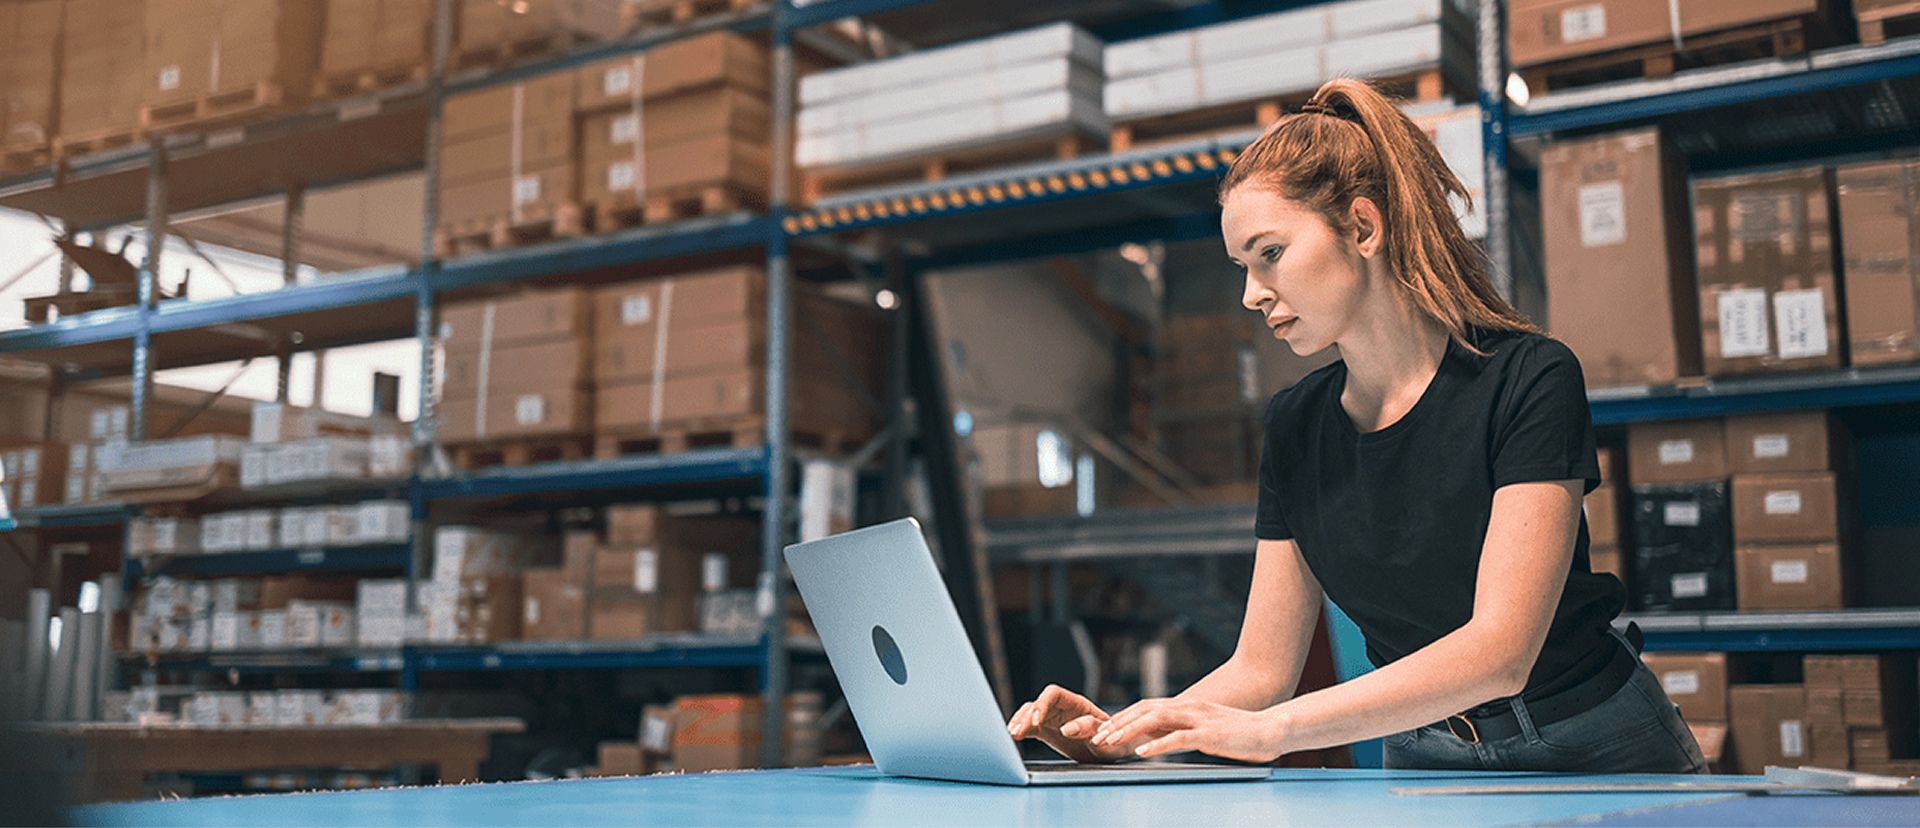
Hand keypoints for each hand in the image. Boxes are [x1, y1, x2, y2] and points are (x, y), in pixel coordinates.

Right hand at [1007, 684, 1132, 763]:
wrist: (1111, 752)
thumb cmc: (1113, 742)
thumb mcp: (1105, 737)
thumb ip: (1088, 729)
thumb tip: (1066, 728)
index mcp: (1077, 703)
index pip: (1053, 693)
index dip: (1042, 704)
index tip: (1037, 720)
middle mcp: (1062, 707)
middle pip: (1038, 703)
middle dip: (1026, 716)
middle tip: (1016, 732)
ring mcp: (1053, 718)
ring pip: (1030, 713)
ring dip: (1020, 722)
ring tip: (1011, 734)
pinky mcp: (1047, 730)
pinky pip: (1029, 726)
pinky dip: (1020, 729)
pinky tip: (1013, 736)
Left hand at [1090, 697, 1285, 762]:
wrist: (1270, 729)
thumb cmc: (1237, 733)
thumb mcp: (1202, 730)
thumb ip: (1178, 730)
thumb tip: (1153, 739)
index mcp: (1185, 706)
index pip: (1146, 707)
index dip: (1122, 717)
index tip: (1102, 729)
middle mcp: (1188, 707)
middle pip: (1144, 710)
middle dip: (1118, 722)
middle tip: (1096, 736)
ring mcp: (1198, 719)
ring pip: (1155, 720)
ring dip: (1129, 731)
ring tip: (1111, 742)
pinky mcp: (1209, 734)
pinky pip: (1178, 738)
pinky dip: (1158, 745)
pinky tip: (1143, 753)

● ● ●

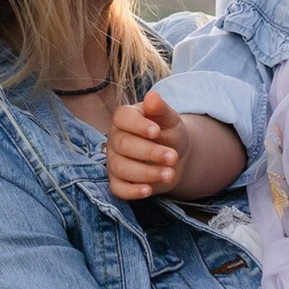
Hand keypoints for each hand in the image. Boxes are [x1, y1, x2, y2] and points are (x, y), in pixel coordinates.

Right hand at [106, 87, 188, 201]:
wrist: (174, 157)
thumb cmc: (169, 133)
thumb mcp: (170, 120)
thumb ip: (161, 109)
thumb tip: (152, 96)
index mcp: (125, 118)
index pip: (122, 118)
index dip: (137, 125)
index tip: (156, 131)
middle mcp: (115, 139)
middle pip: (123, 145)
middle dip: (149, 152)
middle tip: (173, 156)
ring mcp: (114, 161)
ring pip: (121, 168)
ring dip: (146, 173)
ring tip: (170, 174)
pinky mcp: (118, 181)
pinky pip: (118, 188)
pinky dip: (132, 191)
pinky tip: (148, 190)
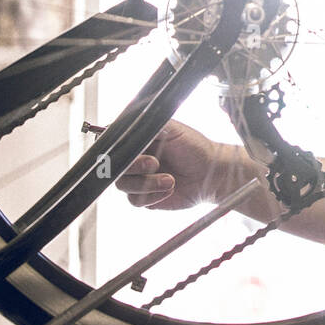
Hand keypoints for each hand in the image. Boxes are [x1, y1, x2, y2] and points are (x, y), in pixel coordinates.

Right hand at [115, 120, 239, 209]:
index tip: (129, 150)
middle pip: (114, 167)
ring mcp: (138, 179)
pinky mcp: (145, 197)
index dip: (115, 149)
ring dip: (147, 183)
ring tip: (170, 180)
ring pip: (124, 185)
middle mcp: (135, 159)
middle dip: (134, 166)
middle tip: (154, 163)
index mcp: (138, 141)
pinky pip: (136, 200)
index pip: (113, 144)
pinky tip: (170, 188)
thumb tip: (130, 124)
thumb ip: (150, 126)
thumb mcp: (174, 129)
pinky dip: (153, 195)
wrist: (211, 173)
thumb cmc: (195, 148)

● ● ●

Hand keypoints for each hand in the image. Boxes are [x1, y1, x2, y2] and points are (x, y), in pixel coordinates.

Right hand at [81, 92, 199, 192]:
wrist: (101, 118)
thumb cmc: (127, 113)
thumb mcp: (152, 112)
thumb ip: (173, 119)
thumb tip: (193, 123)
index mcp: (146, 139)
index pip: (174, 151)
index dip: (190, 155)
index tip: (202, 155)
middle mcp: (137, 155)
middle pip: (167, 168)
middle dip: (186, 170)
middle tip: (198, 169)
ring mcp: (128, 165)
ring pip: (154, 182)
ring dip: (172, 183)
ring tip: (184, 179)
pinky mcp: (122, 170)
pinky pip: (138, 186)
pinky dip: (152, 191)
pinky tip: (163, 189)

● ● ●

▸ **WHAT THE EXERCISE ASKS**
Line for line, output the entries above from the line with "thumb cmc: (169, 133)" to the line with "thumb cmc: (195, 148)", both included, and nothing more. Skip pictures.

▸ **RESULT**
thumb cmc: (169, 133)
thumb mcp: (170, 120)
thumb ip: (161, 109)
thumb tip: (152, 96)
index mcp: (125, 118)
index pip: (122, 118)
index dip: (137, 125)
index tip: (156, 131)
middle mcp: (115, 139)
middle pip: (123, 145)
middle dip: (149, 152)
middle tip: (173, 156)
ring mcp: (114, 161)
ring pip: (121, 168)
ring dip: (146, 173)
ring tip: (170, 174)
pinky mcp: (118, 181)
pinky pip: (118, 188)
pinky dip: (132, 191)
pinky tip: (148, 190)
Hand keypoints for each hand in the image. Boxes are [x1, y1, x2, y2] and points are (x, y), in pixel coordinates.

Right hand at [115, 120, 239, 209]:
index tip: (129, 150)
middle pip: (114, 167)
ring mcp: (138, 179)
pinky mcp: (145, 197)
index dip: (115, 149)
ring dip: (147, 183)
ring tip: (170, 180)
ring pip: (124, 185)
middle mcp: (135, 159)
middle dip: (134, 166)
middle tip: (154, 163)
index mcp: (138, 141)
pinky pip: (136, 200)
index pip: (113, 144)
pinky tip: (170, 188)
thumb tip: (130, 124)
thumb ip: (150, 126)
thumb mcp: (174, 129)
pinky dip: (153, 195)
wrist: (211, 173)
thumb cmc: (195, 148)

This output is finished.